Mit schlafwandlerischer Sicherheit bewege ich mich durch meine Morgenroutine. Aufstehen, anziehen, Kaffee machen, Kuhläger putzen, Milch leeren, Kälber tränken    Kurz gesagt, ich bin hundemüde und einiges an meinem Körper schmerzt, vor allem Arme und Hände machen sich bei jeder Bewegung bemerkbar.

Wen wunderts? Die Sonne liess wieder einmal Gnade walten und hat uns ein paar schöne Tage beschert. Da heisst es «a d Säck»! Weil aber der Boden nass ist, schwingen wir den Rechen und den Bläser an allen möglichen und unmöglichen Orten. Zum guten Glück rechen wir Streue und Emd und nicht Heu.

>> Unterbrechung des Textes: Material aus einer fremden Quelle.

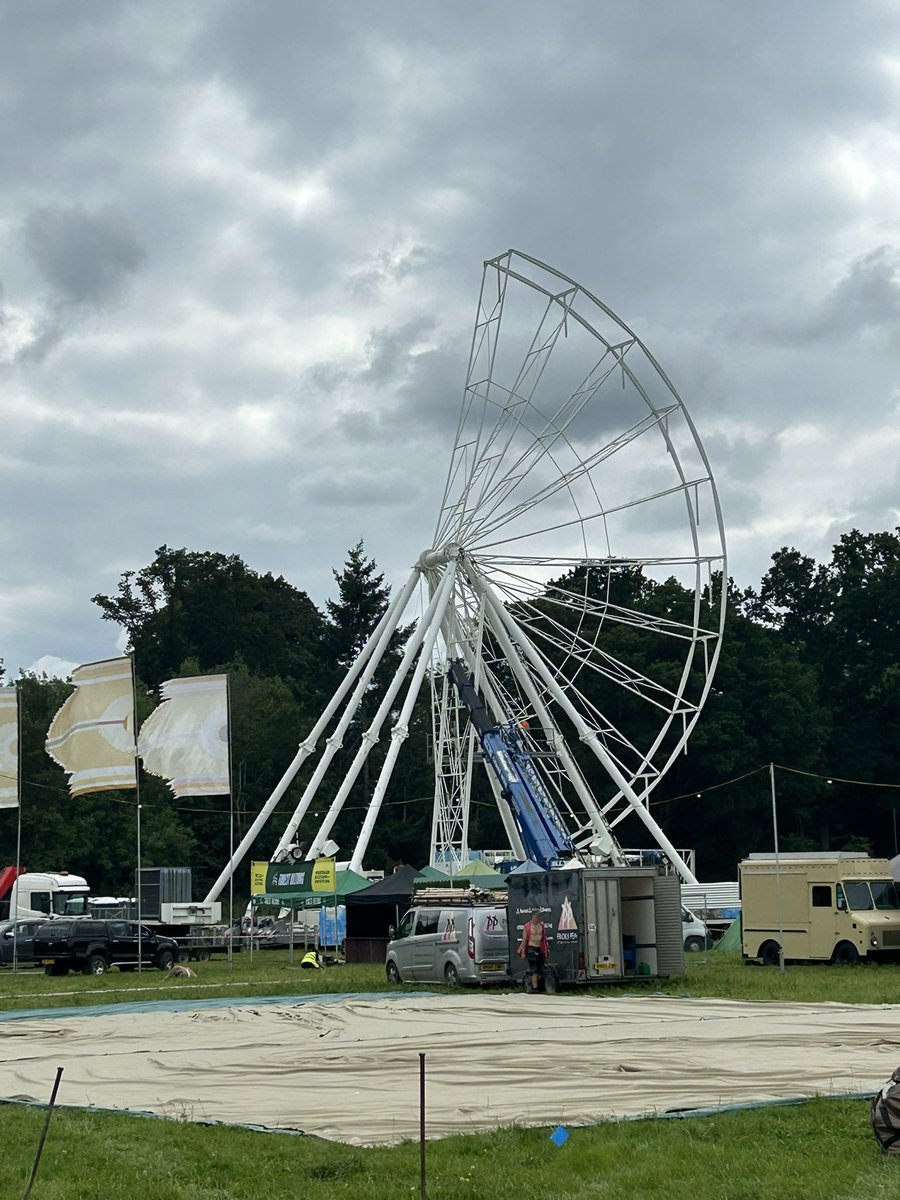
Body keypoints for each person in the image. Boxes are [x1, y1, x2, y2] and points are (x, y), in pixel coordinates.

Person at [517, 910, 549, 992]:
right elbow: (524, 939)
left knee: (540, 969)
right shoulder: (527, 926)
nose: (539, 919)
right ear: (534, 917)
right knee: (534, 969)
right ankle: (534, 988)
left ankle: (534, 984)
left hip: (539, 948)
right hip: (531, 948)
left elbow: (544, 939)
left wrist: (546, 950)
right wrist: (521, 950)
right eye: (537, 917)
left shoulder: (541, 926)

Ein Sonntag, Mitte Mai: die Familie ist versammelt und wartet auf das Mittagessen. Genügend Zeit also, um Maschinen betriebsbereit zu machen. Das Gras und das Wetter locken. Und dann geht es auf einmal, ohne grosse Beratung, Schlag auf Schlag. Der Älteste lässt das Mähwerk aufheulen, da schiesst der Jüngste bereits mit der Mähmaschine aus dem Tenn, die ersten Halme fallen. Die Heuernte ist eröffnet, uns bleibt, die Jungen zu ermahnen, Mithilfe sei vonnöten. Bis dato entwickelten sich alle Schönwetterperioden zu Arbeitsmarathonen.


Je länger der Sommer (!?) – Vegetationszeit käme dieser Jahreszeit wohl am allernächsten – desto unbeständiger das Wetter. Aus schönen Tagen wurden Tage mit «Regen möglich», entwickelten sich zu Tage mit «Regen in den Voralpen, Alpen und/oder im Osten» und endeten nicht selten im Dauerregen.


Ich habe auf der Alp wohl noch nie so viel Holz gebraucht für das Trocknen von Kleidung. Meistens war kurz nach Sonnenaufgang der erste Tenu-Wechsel angesagt. Zwischen Bergschuhen, Regenjacken, Socken und Hosen hindurch versuchte ich einen Blick auf das köchelnde Essen zu erhaschen.


Jede Woche starteten wir neu, mit der Hoffnung auf besseres Wetter; wir waren überzeugt, es müsse doch nun endlich anders kommen. Lostage verstrichen mit keiner anderen Gewissheit als der fortwährenden Unbeständigkeit. Wir waren uns alle einig, wir haben den «Leck mer   ». Da wäre Futter, welches unbedingt weg sollte, nicht nur, weil es sich gelb verfärbt, sondern weil bald die Kühe von der Alp zurückkehren. Da ist eine Belüftung, die kein schwer eingebrachtes Futter mehr duldet und die Hangneigung, die kein Fahren zulässt und aus Pneus Skis werden lässt.


Und dann sind wir eingeladen worden und verbrachten ein Wochenende im Berner Oberland. Schon bei der Anreise begrüssten uns bräunlich verfärbte Heuwiesen. Nicht da und dort, sondern weit herum. Stotzig die Wiesen und, wie könnte es anders sein, viel zu nass, um sie mit Maschinen zu bewirtschaften, auch wenn dann die Sonne einmal kurz vorbeischaute. Jedes freie Plätzchen in den Ställen ist belegt mit feucht-nassem Futter.


Wir werden ganz schnell ganz zufrieden. Dankbar für die Tage, die es uns ermöglichten, das Heu und das erste Emd unter Dach und Fach zu bringen. Dankbar für die Mithilfe unserer Kinder, obwohl sie alle selbst in einem strengen Arbeitsalltag eingebunden sind. Dankbar, dass der Regen gnädig war und uns nicht Hab und Gut vor der Nase weggeschwemmt hat.